Solar energy lighting up lives in remote Tripura village
Solar energy panels being set up in Tripura

Agartala: Rabi Jamatia has a nickname. A resident of Kharansingh Kami Para, about 70 km from Agartala city, Rabi is known as the ‘Charger Man’. The 26-year-old is a farmer by profession and a ‘charger’ at night when he ensures that no matter the electricity situation in his village, everyone’s phone has ample charge for uninterrupted communication. 

“For the last four years, despite the electricity department’s intervention, our electricity issue remained unresolved. To keep the village connected with the rest of the state, we needed to charge our mobile phones. We may not have a fast internet connection here, but communication through phone is important, especially in case of emergencies,” he said.

The Charger Man moniker comes from the mobile phones that Rabi collects, most of which are either low on battery or already dead. He then takes them to the nearest market. “Some phones are charged at relatives’ and friends’ homes, and if this option is unavailable, we pay Rs 10 per two hours of charge in local shops. This way, we keep all our phones charged,” he added. But Rabi also believes that Charger Man will soon become irrelevant, and he is not complaining. 

The newly-installed solar microgrids have replaced the faltering traditional grid power. “The officials have been frequently visiting our village. Since I am capable of speaking Hindi and a little English, officials search for me whenever they come here. Two big solar panels have been installed on two sides of the village. The officials told us that these two panels are capable enough to meet the electricity requirement of the village and that has been proven in the test runs. We hope this long-standing issue will ultimately be resolved,” he pointed out.  

This village has been adopted under the Bio-village solar hamlet project, the first of its kind all over the country. “The Bio-village is a project that exists all over the country which promotes organic farming and natural way of generating income through livestock rearing and other income avenues. In Tripura alone, this project has been tagged with the solar hamlet project of Tripura Renewable Energy Development Agency (TREDA) and this village has been taken up as the pilot project,” said Joint Director TREDA Debbrata Sukla Das.

The 60-odd residents of the Kharansingh Kami Para witnessed a sea change when their village was dotted with solar streetlights.

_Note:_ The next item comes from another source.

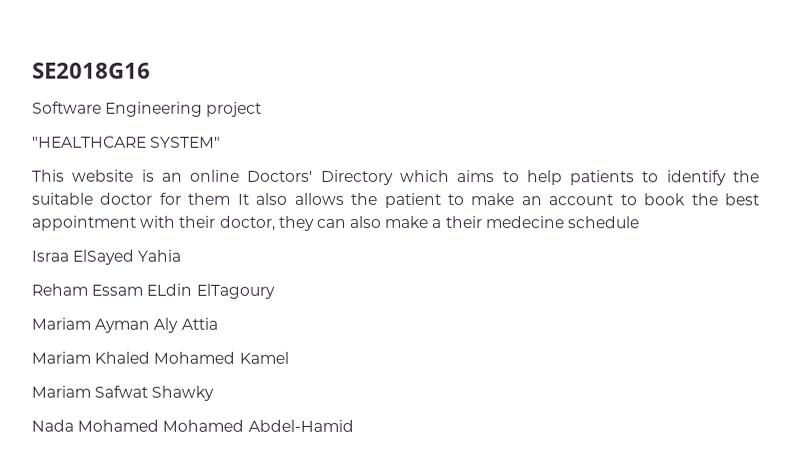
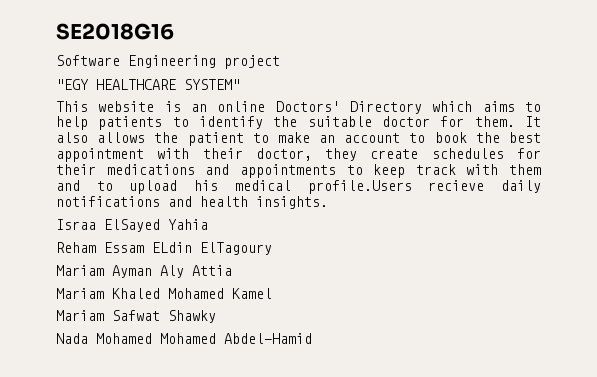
[32,135,147,148] "HEALTHCARE -> [56,79,176,90] "EGY HEALTHCARE
[188,192,232,205] them -> [474,116,515,127] them.
[316,215,641,229] can also make a their medecine schedule -> [370,148,541,159] [56,164,541,178] [56,180,541,194] [56,196,328,209] create schedules for their medications and appointments to keep track with them and to upload his medical profile.Users recieve daily notifications and health insights.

Chandra Kanta Jamatia, a resident, said, “Five years back, our village was electrified for the first time. But within a year, the transformation started to malfunction. Even if it is fixed, it would go out of order. But after installing solar street lights, the problems have been resolved to a large extent. The main road that connects all the homes like a thread has received ample street lights. Even if our homes are in the dark, we now can spend some time under the street lights.”

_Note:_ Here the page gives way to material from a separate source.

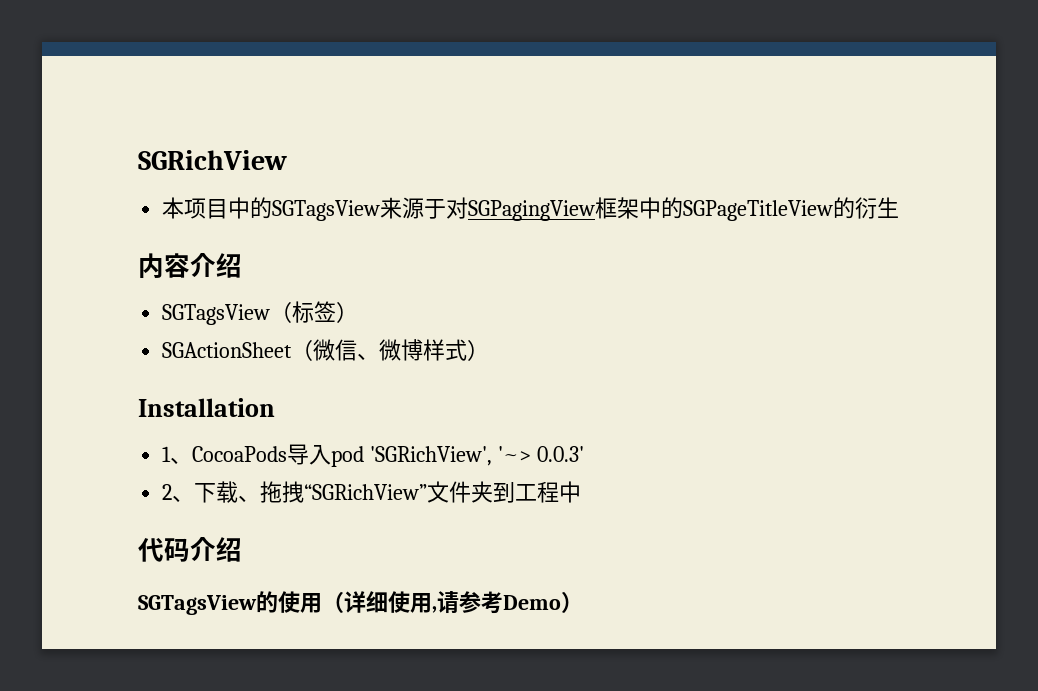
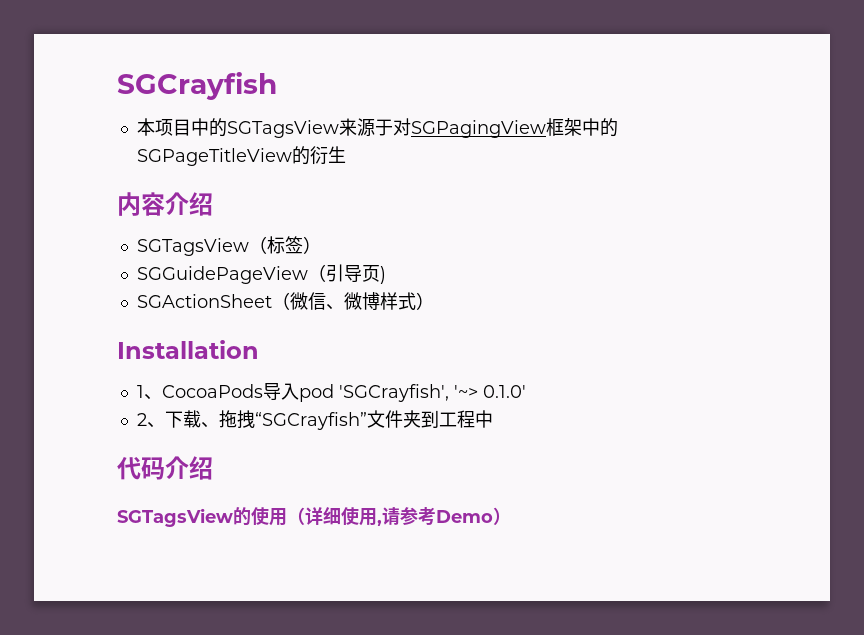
[138,150,287,170] SGRichView -> [117,72,277,100] SGCrayfish
(359, 312) none -> [136,264,386,284] // SGGuidePageView（引导页)
[370,446,585,466] 'SGRichView', '~> 0.0.3' -> [338,384,526,402] 'SGCrayfish', '~> 0.1.0'
[304,484,428,500] “SGRichView” -> [254,412,367,430] “SGCrayfish”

Mangaleshwari Jamatia, who sells snacks and sliced cucumber in the evening in the village, said, she is happy as she does not have to worry about the lights in her street stall. “Now people come here in the evening and stay for hours to participate in evening conversations,” said Jamatia.

Apart from street lights, seven Biogas plants were also distributed among locals who have cattle in their households. Jamatia, a beneficiary of the project, said, “Before the biogas plant, we had to collect firewood from the hills where we do Jhum–shifting cultivation.”

He pointed out that most locals remain largely dependent on firewood. According to Jamatia, given the state’s socio-economic condition, it is hard for them to afford gas cylinders. Some villagers also revealed that a lot of outstanding electricity Bills are pending to be cleared by the villagers.

Joint Director of TREDA Debabrata Sukladas said, “Six components have been distributed among the villagers. Solar-run water purifier with a capacity of 45,000 litres per day is one of them. Before the purifier, people were dependent on a rivulet passing by the village. We have also distributed solar-powered pumps for irrigation purposes. Two micro solar grids have been installed for uninterrupted supply electricity and several other supports under the Bio village scheme are being extended to the villagers.”

He added that Rs 70 lakh has been spent for the installation of the solar energy-based equipment and machinery across the village and the project will be very likely to be inaugurated a few days after Durga Puja.